That industrial electronics business itself will receive nearly ₹5,000 crore. L&T said the unit would focus on robotics, automation systems, communication equipment, and electronic manufacturing work.
The company also plans to lean more heavily into AI-linked services through subsidiaries LTIMindtree and L&T Technology Services. Executives discussed expanding AI-enabled offerings while pushing further into engineering and software work tied to automation and enterprise systems.
The broader aim appears straightforward: reduce dependence on cyclical construction earnings and create businesses tied to longer-term technology spending.

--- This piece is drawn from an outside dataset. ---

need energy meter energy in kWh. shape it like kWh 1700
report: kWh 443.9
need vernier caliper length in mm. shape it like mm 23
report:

Even while discussing future businesses, L&T reminded investors that its older businesses are still throwing off large numbers.

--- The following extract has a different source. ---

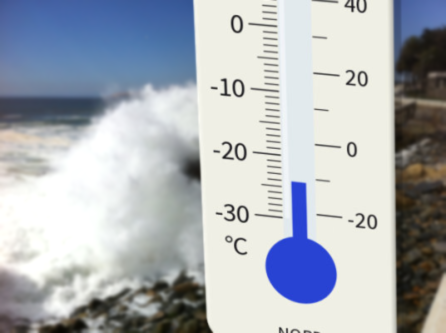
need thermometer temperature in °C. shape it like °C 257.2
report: °C -24
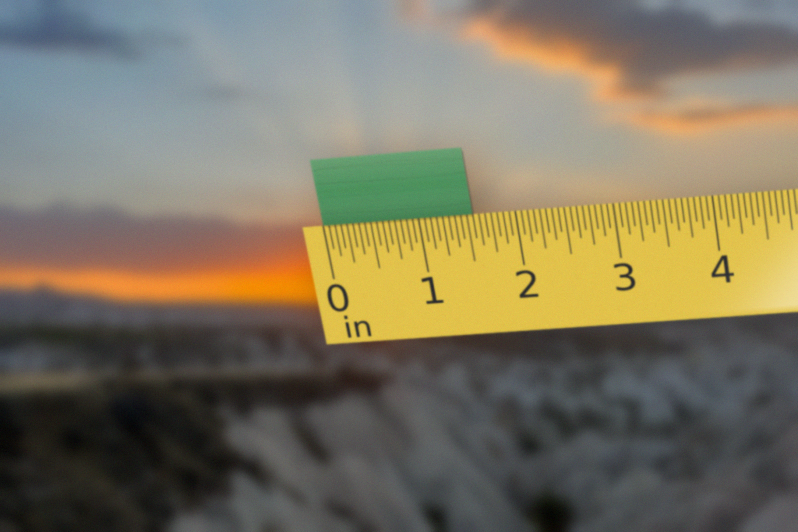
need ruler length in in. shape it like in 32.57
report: in 1.5625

Under its earlier Lakshya 26 programme, order inflows reached ₹4.4 lakh crore in FY26 against a target of ₹3.4 lakh crore. Revenue touched ₹2.9 lakh crore compared with the company’s earlier target of ₹2.7 lakh crore. Revenue growth between FY21 and FY26 stood at 16%.

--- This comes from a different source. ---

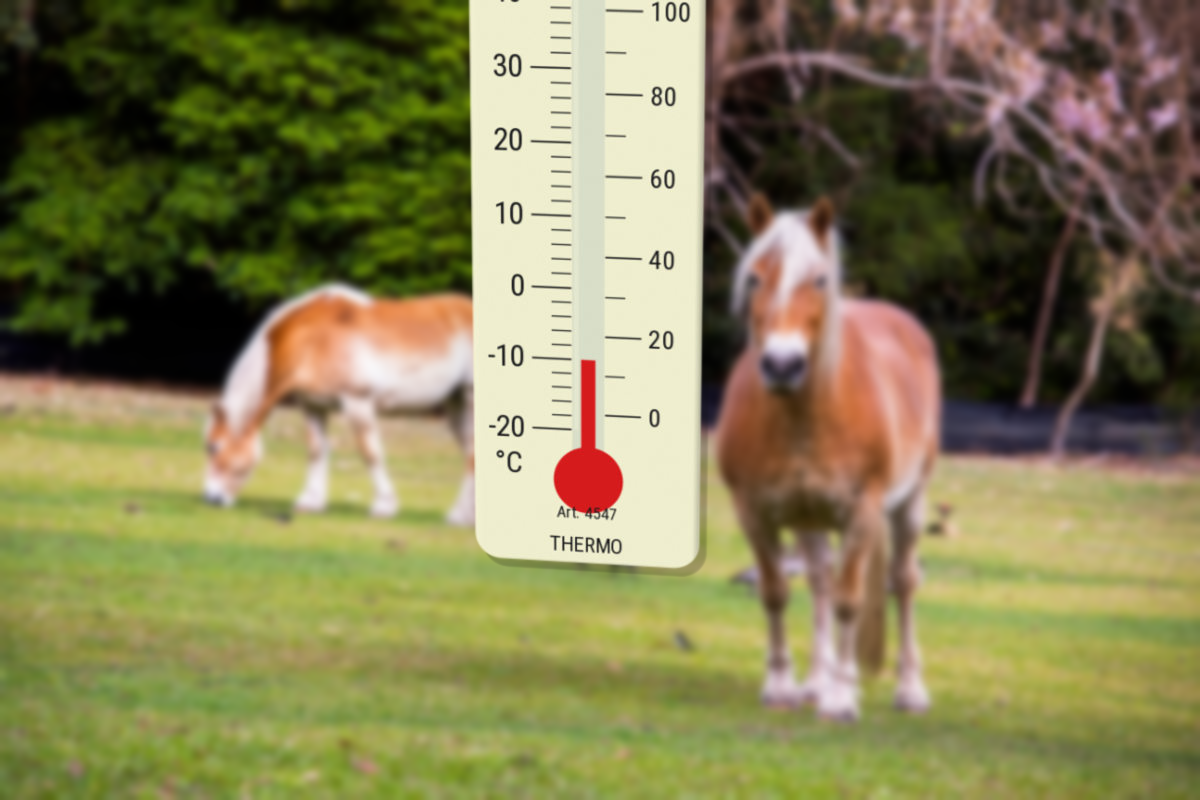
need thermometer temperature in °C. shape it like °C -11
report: °C -10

For the January-March quarter, L&T reported consolidated revenue of about ₹82,800 crore, up 11% from a year earlier. Net profit rose 5% to roughly ₹5,400 crore.
The company’s order book now stands at ₹7.4 lakh crore after order inflows for FY26 climbed 25% to ₹3.6 lakh crore.
Still, management sounded cautious about near-term execution. Supply chain problems linked to tensions in West Asia and delays in domestic water projects may weigh on activity during the first half of FY27.
That caution matters because companies making large bets in emerging businesses often face a difficult balancing act. They must keep cash flowing from traditional businesses while spending heavily on newer ones that may take years to mature.
L&T appears prepared for that trade-off.